GRACE stands for Giving and Receiving Assistance for our Community’s Essentials. It is also the name of Block’s daughter, who often works beside her. Early on a Thursday, you’ll find Amanda, along with fifteen to twenty other volunteers, bustling about in some sort of organized chaos.

To the right of the entrance, a mountain of partially filled, reusable shopping bags is piled against the wall, primed for an unintended avalanche. Past the precarious pile, a doorway leads to a smaller room where volunteers pick through crates full of fresh produce, delivered earlier via the Community Food Bank of New Jersey. Four hundred twenty-five half gallons of milk had already been dropped off by Springhouse Dairy, as well as four hundred dozen eggs from Pugliese Farms.

A volunteer named Amy holds a head of cauliflower in her hand, gently removing any bruised parts.

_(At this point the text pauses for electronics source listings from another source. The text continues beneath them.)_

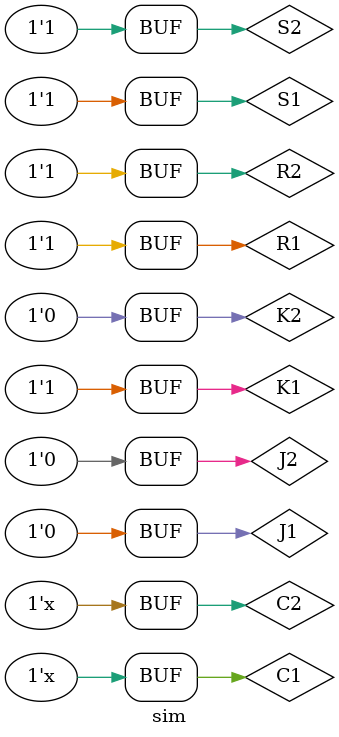
<source format=v>
`timescale 1ns / 1ps

module sim;
  reg C1, J1, K1, S1, R1, C2, J2, K2, S2, R2;
  wire Q1, Q1_, Q2, Q2_;
  JK2 uut (
      C1,
      J1,
      K1,
      S1,
      R1,
      Q1,
      Q1_,
      C2,
      J2,
      K2,
      S2,
      R2,
      Q2,
      Q2_
  );
  initial begin
    C1 <= 0;
    J1 <= 1;
    K1 <= 0;
    S1 <= 1;
    R1 <= 1;
    C2 <= 0;
    J2 <= 0;
    K2 <= 1;
    S2 <= 1;
    R2 <= 1;
    #10 R1 = 0;
    #10 R1 = 1;
  end
  always begin
    #100{J1, K1} <= 2'b11;
    {J2, K2} <= 2'b10;
    #100{J1, K1} <= 2'b00;
    {J2, K2} <= 2'b11;
    #100{J1, K1} <= 2'b01;
    {J2, K2} <= 2'b00;
  end
  always begin
    #17 C1 <= ~C1;
    C2 <= ~C2;

  end
endmodule

</source>
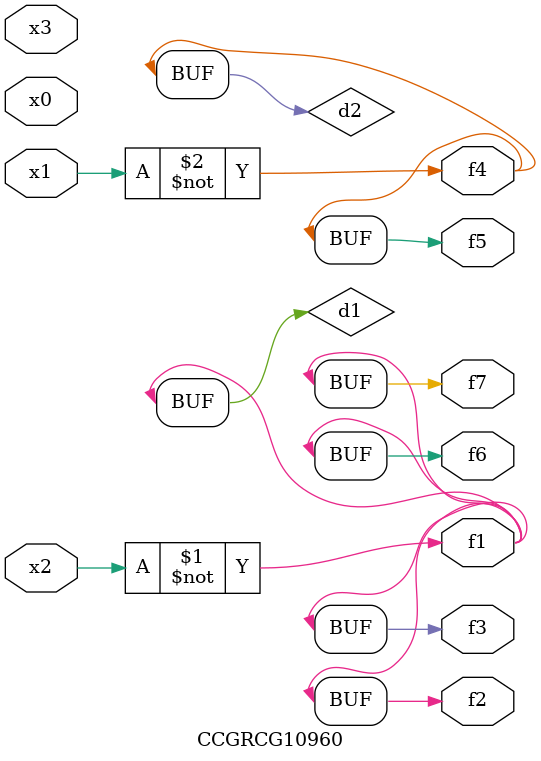
<source format=v>
module CCGRCG10960(
	input x0, x1, x2, x3,
	output f1, f2, f3, f4, f5, f6, f7
);

	wire d1, d2;

	xnor (d1, x2);
	not (d2, x1);
	assign f1 = d1;
	assign f2 = d1;
	assign f3 = d1;
	assign f4 = d2;
	assign f5 = d2;
	assign f6 = d1;
	assign f7 = d1;
endmodule

</source>
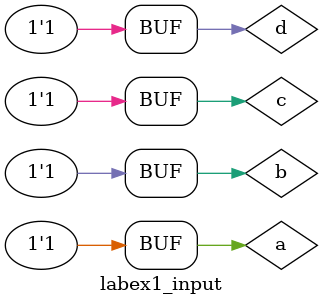
<source format=v>
`timescale 1ns/1ns
`include "labex1.v"

module labex1_input();
reg a,b,c,d;
wire f;

labex1 uut(a,b,c,d,f); 
initial begin

	$dumpfile("labex1_input.vcd");
	$dumpvars(0, labex1_input);

	a=0;
	b=0;
	c=0;
	d=0;
	#20;
	
	a=0;
	b=0;
	c=0;
	d=1;
	#20;
	
	a=0;
	b=0;
	c=1;
	d=0;
	#20;
	
	a=0;
	b=0;
	c=1;
	d=1;
	#20;
	
	a=0;
	b=1;
	c=0;
	d=0;
	#20;
	
	a=0;
	b=1;
	c=0;
	d=1;
	#20;
	
	a=0;
	b=1;
	c=1;
	d=0;
	#20;
	
	a=0;
	b=1;
	c=1;
	d=1;
	#20;
	
	a=1;
	b=0;
	c=0;
	d=0;
	#20;
	
	a=1;
	b=0;
	c=0;
	d=1;
	#20;
	
	a=1;
	b=0;
	c=1;
	d=0;
	#20;
	
	a=1;
	b=0;
	c=1;
	d=1;
	#20;
	
	a=1;
	b=1;
	c=0;
	d=0;
	#20;
	
	a=1;
	b=1;
	c=0;
	d=1;
	#20;
	
	a=1;
	b=1;
	c=1;
	d=0;
	#20;	
	
	a=1;
	b=1;
	c=1;
	d=1;
	#20;	
	$display("Test complete");
	
end
endmodule

</source>
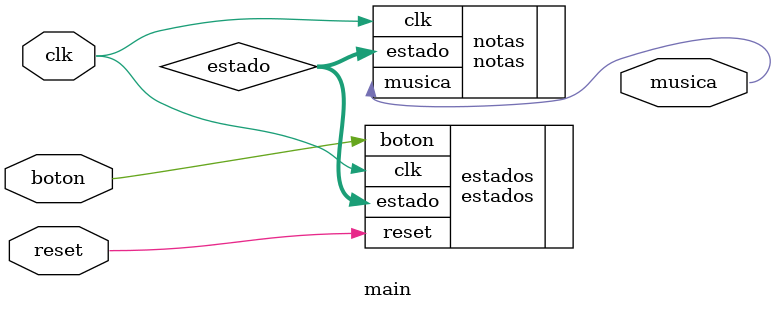
<source format=v>
module main (
    input  clk,
    input  boton,
    reset,
    output musica
);
  //estado
  wire [1:0] estado;

  notas notas (
      .clk(clk),
      .estado(estado),
      .musica(musica)
  );

  estados estados (
      .clk(clk),
      .estado(estado),
      .boton(boton),
      .reset(reset)
  );

endmodule

</source>
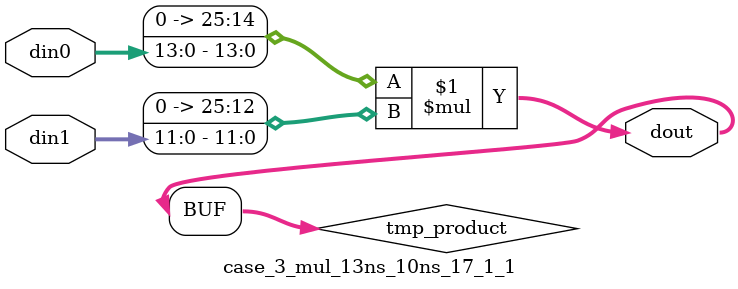
<source format=v>

`timescale 1 ns / 1 ps

 (* use_dsp = "no" *)  module case_3_mul_13ns_10ns_17_1_1(din0, din1, dout);
parameter ID = 1;
parameter NUM_STAGE = 0;
parameter din0_WIDTH = 14;
parameter din1_WIDTH = 12;
parameter dout_WIDTH = 26;

input [din0_WIDTH - 1 : 0] din0; 
input [din1_WIDTH - 1 : 0] din1; 
output [dout_WIDTH - 1 : 0] dout;

wire signed [dout_WIDTH - 1 : 0] tmp_product;
























assign tmp_product = $signed({1'b0, din0}) * $signed({1'b0, din1});











assign dout = tmp_product;





















endmodule

</source>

I asked her how she got involved with GRACE “I was doing a lot of sitting around when the pandemic started. I guess I was just feeling fortunate that I was able to actually go to the grocery store,” she explains. “I came here to help. I had no idea what I was walking into.”
By the end of the morning, the avalanche of bags is transformed into the fifty pounds of weekly essentials each family will receive that evening, when cars line up around the corner in a now familiar procession of grace in action.

But grace doesn’t just happen on Thursdays. Each week, a lot happens out of the public eye. “It has become much more than produce, milk, bread, and eggs.” Block explains. Partnerships with Summit Schools, Literacy New Jersey, local restaurants and businesses, and a multitude of charitable foundations help identify the specific needs of the community. Block ticks off a short list of accomplishments. “Medical and dental check-ups, immigration advocacy, heavy boots for construction work, a costume for a school’s Halloween party.” The list is never-ending and always evolving.

There seems to be no limit to what Block thinks is possible. “GRACE is the assurance that together we will weather life’s storms and become healthier, happier, and more secure because of our community,” she beams. Then she flits away to greet someone else walking through the same door I’d walked through, just weeks before.

So, what can we, as a community, do to help? Perhaps Block, herself, is best-suited to answer that. “What GRACE needs from the community is the community itself. Volunteers are the force that keep our operations going.”